| Difference listings |
---
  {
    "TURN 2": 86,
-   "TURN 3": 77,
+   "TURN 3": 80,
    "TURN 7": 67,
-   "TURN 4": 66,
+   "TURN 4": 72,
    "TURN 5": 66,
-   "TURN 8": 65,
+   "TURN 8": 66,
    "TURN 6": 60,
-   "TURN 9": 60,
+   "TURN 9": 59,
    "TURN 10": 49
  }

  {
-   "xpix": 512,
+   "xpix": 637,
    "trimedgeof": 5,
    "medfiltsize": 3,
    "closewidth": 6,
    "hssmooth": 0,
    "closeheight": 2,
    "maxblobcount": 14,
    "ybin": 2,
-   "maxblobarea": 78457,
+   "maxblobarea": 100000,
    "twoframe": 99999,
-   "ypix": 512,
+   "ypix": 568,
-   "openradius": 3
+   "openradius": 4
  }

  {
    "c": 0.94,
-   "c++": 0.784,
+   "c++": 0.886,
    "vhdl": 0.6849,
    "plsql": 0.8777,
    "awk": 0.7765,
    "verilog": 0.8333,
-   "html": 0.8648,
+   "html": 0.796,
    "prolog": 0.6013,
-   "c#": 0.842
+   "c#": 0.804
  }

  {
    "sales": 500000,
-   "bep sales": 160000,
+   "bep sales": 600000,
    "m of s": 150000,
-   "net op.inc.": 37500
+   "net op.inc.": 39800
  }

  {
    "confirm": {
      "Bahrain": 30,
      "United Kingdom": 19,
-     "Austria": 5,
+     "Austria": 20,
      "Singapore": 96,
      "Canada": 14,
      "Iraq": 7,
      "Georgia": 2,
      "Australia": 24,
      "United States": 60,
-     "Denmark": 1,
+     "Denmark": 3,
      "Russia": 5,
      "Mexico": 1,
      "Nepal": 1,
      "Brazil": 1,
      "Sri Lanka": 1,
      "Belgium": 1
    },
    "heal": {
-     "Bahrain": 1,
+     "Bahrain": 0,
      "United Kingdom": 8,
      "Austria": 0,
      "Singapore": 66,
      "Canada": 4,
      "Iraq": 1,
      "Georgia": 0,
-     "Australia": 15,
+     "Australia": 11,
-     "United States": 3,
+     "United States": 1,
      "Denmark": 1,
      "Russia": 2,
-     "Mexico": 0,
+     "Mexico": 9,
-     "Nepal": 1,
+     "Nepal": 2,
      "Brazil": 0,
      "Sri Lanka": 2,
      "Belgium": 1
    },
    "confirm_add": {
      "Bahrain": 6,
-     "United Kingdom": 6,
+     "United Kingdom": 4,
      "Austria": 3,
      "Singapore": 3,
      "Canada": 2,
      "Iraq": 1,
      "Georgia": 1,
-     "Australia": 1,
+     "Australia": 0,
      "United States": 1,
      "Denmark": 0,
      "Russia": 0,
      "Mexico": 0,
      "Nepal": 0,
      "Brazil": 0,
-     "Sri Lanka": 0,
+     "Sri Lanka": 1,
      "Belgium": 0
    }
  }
---
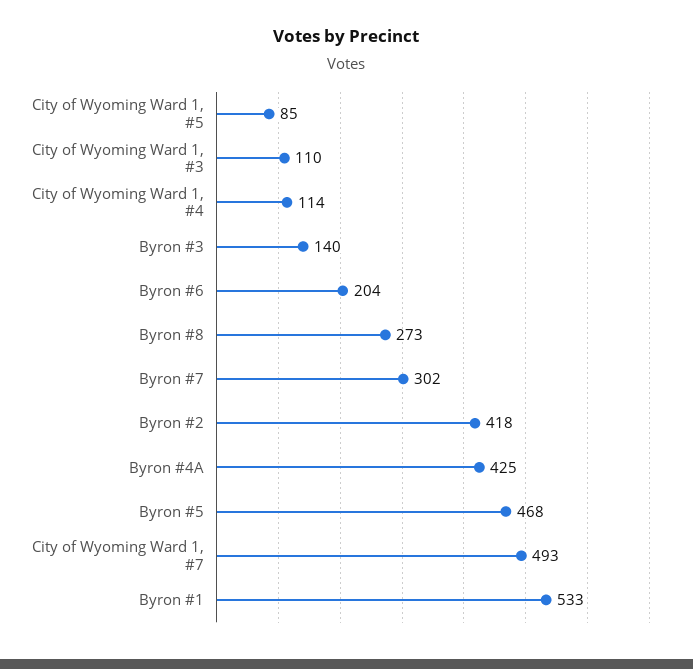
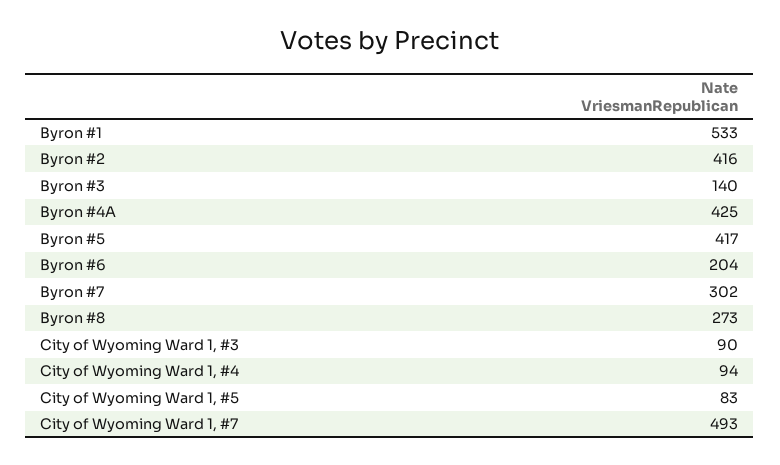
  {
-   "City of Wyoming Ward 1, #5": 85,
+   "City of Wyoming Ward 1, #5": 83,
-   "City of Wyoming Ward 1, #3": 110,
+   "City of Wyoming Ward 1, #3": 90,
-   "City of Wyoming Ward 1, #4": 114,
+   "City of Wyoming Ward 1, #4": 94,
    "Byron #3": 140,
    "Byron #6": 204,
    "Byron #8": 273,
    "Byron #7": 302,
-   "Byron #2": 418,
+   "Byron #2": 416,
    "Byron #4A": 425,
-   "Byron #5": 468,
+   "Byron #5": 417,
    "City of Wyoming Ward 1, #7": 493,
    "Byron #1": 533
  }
---
| What to produce |
Copy all lines of the records in which the string "Wyoming" can be found.

| Answer to this task |
-   "City of Wyoming Ward 1, #5": 85,
+   "City of Wyoming Ward 1, #5": 83,
-   "City of Wyoming Ward 1, #3": 110,
+   "City of Wyoming Ward 1, #3": 90,
-   "City of Wyoming Ward 1, #4": 114,
+   "City of Wyoming Ward 1, #4": 94,
    "City of Wyoming Ward 1, #7": 493,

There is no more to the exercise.